**TASK PROMPT:** From the line containing "wastebasket: present [477,403,539,473]" down to the last line of the records below, give every line again without any change.

* * *

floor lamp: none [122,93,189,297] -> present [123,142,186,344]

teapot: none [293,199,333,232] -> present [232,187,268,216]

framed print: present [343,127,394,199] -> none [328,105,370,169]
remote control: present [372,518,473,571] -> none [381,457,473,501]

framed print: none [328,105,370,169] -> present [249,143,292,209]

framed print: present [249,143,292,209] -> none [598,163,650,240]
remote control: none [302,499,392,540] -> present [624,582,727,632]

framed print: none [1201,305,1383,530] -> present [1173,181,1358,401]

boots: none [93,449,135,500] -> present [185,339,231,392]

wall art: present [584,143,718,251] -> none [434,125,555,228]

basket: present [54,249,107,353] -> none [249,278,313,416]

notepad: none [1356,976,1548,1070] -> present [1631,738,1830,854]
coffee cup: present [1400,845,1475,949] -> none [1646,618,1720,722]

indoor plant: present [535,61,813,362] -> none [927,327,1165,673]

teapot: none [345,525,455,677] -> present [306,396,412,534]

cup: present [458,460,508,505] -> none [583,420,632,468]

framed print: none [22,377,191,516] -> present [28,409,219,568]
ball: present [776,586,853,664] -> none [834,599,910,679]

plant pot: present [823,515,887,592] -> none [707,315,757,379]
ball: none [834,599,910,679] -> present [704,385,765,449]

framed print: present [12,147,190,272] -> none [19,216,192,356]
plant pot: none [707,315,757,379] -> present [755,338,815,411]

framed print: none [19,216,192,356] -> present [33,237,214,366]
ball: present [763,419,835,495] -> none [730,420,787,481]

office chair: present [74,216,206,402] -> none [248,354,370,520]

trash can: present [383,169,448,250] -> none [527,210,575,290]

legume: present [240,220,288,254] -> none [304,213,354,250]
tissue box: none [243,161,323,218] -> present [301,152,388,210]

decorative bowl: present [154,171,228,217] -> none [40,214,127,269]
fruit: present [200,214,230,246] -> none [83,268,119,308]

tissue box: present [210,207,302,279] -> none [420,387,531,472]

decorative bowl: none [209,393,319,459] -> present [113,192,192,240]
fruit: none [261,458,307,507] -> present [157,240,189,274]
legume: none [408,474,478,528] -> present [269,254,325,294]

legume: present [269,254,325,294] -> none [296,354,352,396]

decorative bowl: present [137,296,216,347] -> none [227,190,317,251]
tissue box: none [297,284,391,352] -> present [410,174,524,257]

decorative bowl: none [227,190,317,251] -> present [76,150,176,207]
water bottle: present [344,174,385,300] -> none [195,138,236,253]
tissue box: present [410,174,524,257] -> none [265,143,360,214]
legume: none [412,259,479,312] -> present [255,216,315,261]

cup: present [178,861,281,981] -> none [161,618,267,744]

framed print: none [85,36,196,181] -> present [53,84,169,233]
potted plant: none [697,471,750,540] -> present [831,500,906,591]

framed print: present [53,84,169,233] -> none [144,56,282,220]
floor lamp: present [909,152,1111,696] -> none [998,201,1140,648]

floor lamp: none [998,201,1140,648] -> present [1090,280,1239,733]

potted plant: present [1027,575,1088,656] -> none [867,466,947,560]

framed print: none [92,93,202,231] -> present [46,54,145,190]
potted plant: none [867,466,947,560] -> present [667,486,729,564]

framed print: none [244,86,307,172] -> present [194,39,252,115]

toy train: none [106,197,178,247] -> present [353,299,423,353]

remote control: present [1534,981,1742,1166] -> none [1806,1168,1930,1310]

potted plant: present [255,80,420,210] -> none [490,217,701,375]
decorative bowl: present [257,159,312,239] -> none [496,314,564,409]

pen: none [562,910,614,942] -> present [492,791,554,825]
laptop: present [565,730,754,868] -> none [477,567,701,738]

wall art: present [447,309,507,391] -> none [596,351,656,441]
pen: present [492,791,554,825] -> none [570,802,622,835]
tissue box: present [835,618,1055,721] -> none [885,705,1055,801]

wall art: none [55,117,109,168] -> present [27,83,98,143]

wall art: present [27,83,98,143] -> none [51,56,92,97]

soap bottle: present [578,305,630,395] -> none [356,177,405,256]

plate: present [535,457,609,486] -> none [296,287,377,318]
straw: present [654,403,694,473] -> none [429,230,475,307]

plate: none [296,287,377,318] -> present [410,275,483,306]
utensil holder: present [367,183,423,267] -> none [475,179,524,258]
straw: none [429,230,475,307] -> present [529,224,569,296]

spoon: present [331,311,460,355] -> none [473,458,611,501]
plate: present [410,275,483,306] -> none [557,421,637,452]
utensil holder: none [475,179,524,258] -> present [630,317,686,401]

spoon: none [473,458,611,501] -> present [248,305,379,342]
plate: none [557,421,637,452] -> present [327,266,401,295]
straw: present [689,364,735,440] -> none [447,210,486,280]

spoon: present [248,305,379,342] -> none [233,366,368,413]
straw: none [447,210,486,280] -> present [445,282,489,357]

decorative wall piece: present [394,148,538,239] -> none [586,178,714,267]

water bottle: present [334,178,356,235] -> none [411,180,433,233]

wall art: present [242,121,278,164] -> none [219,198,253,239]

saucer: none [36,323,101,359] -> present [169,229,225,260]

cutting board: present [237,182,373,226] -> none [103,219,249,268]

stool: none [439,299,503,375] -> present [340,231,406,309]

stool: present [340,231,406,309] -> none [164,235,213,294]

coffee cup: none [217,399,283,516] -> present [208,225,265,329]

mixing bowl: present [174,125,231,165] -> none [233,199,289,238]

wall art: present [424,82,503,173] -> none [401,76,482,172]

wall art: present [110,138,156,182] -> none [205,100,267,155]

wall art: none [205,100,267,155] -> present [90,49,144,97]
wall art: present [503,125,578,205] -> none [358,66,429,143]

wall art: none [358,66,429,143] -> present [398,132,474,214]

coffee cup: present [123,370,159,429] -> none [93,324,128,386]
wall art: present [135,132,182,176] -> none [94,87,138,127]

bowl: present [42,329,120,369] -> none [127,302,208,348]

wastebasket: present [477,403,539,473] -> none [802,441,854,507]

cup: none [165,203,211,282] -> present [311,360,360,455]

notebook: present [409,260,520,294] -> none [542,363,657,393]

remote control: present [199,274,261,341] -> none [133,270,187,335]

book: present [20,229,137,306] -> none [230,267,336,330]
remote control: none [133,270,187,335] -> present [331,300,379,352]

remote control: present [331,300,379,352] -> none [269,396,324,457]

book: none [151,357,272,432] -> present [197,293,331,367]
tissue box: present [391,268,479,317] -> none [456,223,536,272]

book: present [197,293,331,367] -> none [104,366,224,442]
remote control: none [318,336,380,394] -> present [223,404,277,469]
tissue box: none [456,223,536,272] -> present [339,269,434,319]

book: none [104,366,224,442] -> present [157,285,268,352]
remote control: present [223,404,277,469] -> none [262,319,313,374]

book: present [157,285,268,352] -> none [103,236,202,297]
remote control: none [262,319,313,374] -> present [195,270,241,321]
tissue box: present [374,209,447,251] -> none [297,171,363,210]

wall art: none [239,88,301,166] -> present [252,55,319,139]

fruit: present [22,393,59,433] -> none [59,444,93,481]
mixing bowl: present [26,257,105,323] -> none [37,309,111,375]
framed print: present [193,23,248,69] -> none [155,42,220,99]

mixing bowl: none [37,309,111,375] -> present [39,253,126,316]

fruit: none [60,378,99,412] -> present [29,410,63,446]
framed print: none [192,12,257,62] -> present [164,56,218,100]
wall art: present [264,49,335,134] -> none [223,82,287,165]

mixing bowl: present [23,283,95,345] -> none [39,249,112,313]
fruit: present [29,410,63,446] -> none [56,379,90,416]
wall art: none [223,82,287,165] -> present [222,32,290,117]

* * *

**COMPLETED EXERCISE:**
wastebasket: present [477,403,539,473] -> none [802,441,854,507]

cup: none [165,203,211,282] -> present [311,360,360,455]

notebook: present [409,260,520,294] -> none [542,363,657,393]

remote control: present [199,274,261,341] -> none [133,270,187,335]

book: present [20,229,137,306] -> none [230,267,336,330]
remote control: none [133,270,187,335] -> present [331,300,379,352]

remote control: present [331,300,379,352] -> none [269,396,324,457]

book: none [151,357,272,432] -> present [197,293,331,367]
tissue box: present [391,268,479,317] -> none [456,223,536,272]

book: present [197,293,331,367] -> none [104,366,224,442]
remote control: none [318,336,380,394] -> present [223,404,277,469]
tissue box: none [456,223,536,272] -> present [339,269,434,319]

book: none [104,366,224,442] -> present [157,285,268,352]
remote control: present [223,404,277,469] -> none [262,319,313,374]

book: present [157,285,268,352] -> none [103,236,202,297]
remote control: none [262,319,313,374] -> present [195,270,241,321]
tissue box: present [374,209,447,251] -> none [297,171,363,210]

wall art: none [239,88,301,166] -> present [252,55,319,139]

fruit: present [22,393,59,433] -> none [59,444,93,481]
mixing bowl: present [26,257,105,323] -> none [37,309,111,375]
framed print: present [193,23,248,69] -> none [155,42,220,99]

mixing bowl: none [37,309,111,375] -> present [39,253,126,316]

fruit: none [60,378,99,412] -> present [29,410,63,446]
framed print: none [192,12,257,62] -> present [164,56,218,100]
wall art: present [264,49,335,134] -> none [223,82,287,165]

mixing bowl: present [23,283,95,345] -> none [39,249,112,313]
fruit: present [29,410,63,446] -> none [56,379,90,416]
wall art: none [223,82,287,165] -> present [222,32,290,117]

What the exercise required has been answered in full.